Human Rights Watch a questionné quatre garçons, âgés de 11,12 et 15 ans provenant de plusieurs quartiers de Jérusalem–Est, ainsi qu’une fille de 14 ans et un garçon de 15 ans d’un autre lieu en Cisjordanie, que les forces israéliennes ont arrêtés ou détenus au cours de divers incidents pour avoir prétendument lancé des pierres entre mars et décembre 2014. Eux et leurs parents ont cité des maltraitances au cours d’arrestations et d’interrogations qui ont infligé aux enfants douleur, peur et une constante angoisse. Human Rights Watch a vu des photos et des ecchymoses sur le corps d’un des enfants, concordant avec ses déclarations et celles de ses parents ; les déclarations des enfants concordaient aussi entre elles…

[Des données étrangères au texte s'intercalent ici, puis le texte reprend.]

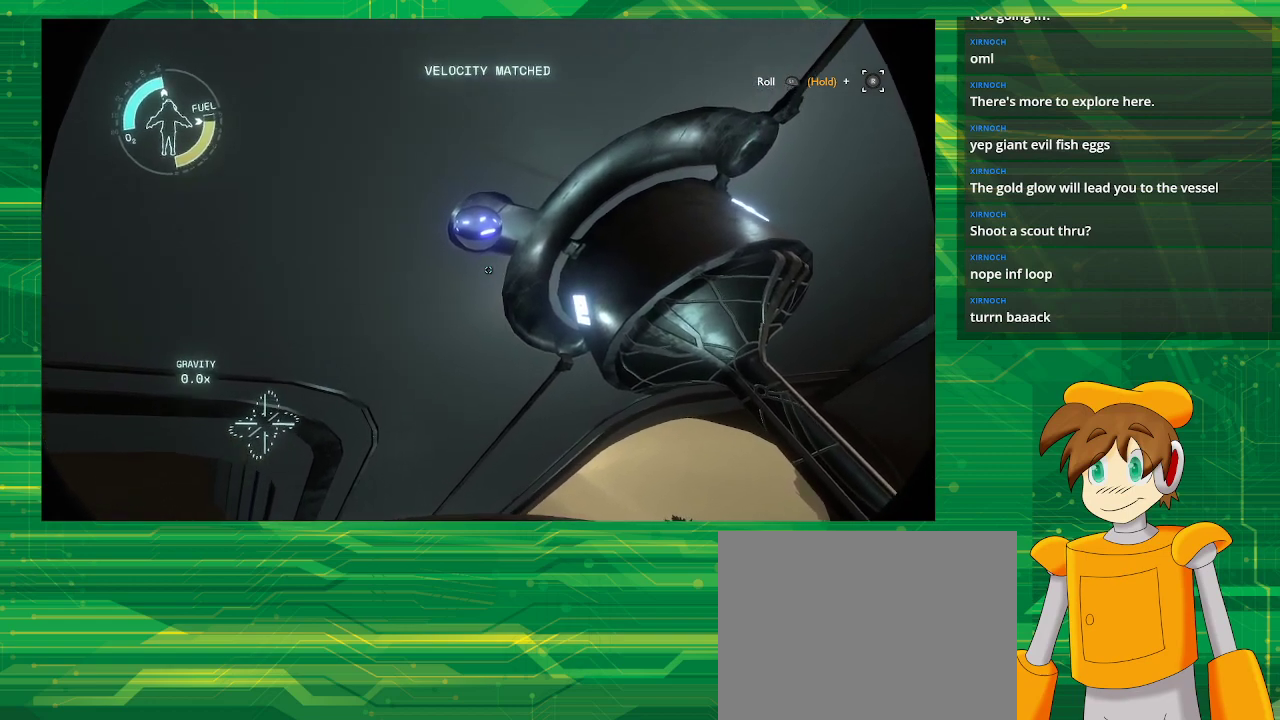
{"buttons": [], "left_stick": "center", "right_stick": "center", "events": [[50, "right_stick", "center"], [250, "right_stick", "right"], [500, "right_stick", "center"]]}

Rachid S., 11 ans, a affirmé que des officiers israéliens de la police des frontières lui ont lancé une grenade incapacitante (un engin explosif non-létal qui produit une lumière éblouissante et un bruit assourdissant causant une perte d’équilibre) et appliqué une prise d’étranglement quand ils l’ont arrêté en novembre pour avoir lancé des pierres. Il a déclaré que des officiers avaient recouvert sa tête d’un sac noir, l’avaient menacé d’un passage à tabac et lui avaient blessé le tibia en l’emmenant pour l’interrogation. Les hommes de la police des frontières lui ont enlevé sa veste et sa chemise pendant l’arrestation et l’ont mis dehors malgré le froid, a-t-il dit. Human Rights Watch a examiné des photos montrant la police au cours de l’arrestation et des ecchymoses sur la jambe du garçon qui concordent avec ses allégations.
Le rapport se poursuit ainsi :
L’article 14 du Pacte international relatif aux droits civils et politiques, qu’Israël a ratifié en 1991, requiert que des procédures judiciaires prennent en compte l’âge des prévenus mineurs et « l’intention de promouvoir leur réhabilitation. » La Convention internationale des Droits de l’Enfant, qu’Israël a aussi ratifiée en 1991, détaille cette obligation et enjoint aux États de s’assurer que les enfants ne sont « pas forcés…de confesser leur culpabilité. »
Et cependant, on constate sans cesse dans les témoignages que les policiers israéliens exercent des maltraitances physiques pour forcer les confessions d’enfants. L’un des groupes les plus actifs combattant ces abus est Defense for Children International (Palestine) qui note :
Les enfants palestiniens détenus l’an dernier par les forces israéliennes en Cisjordanie occupée ont été victimes d’un système de maltraitances créé pour forcer les confessions. Parmi les faits les plus préoccupants, il y avait des périodes prolongées en cellules d’isolement, une tactique correctionnelle surtout réservée aux détenus adultes – et alors uniquement après leur conviction. En 2014, la durée moyenne pendant laquelle un enfant était détenu en cellule avant d’être interrogé était de 15 jours, selon les recherches de Defense for Children International Palestine (DCIP). Dans un cas particulier, les autorités israéliennes ont détenu un enfant en cellule d’isolement pour un total de 26 jours.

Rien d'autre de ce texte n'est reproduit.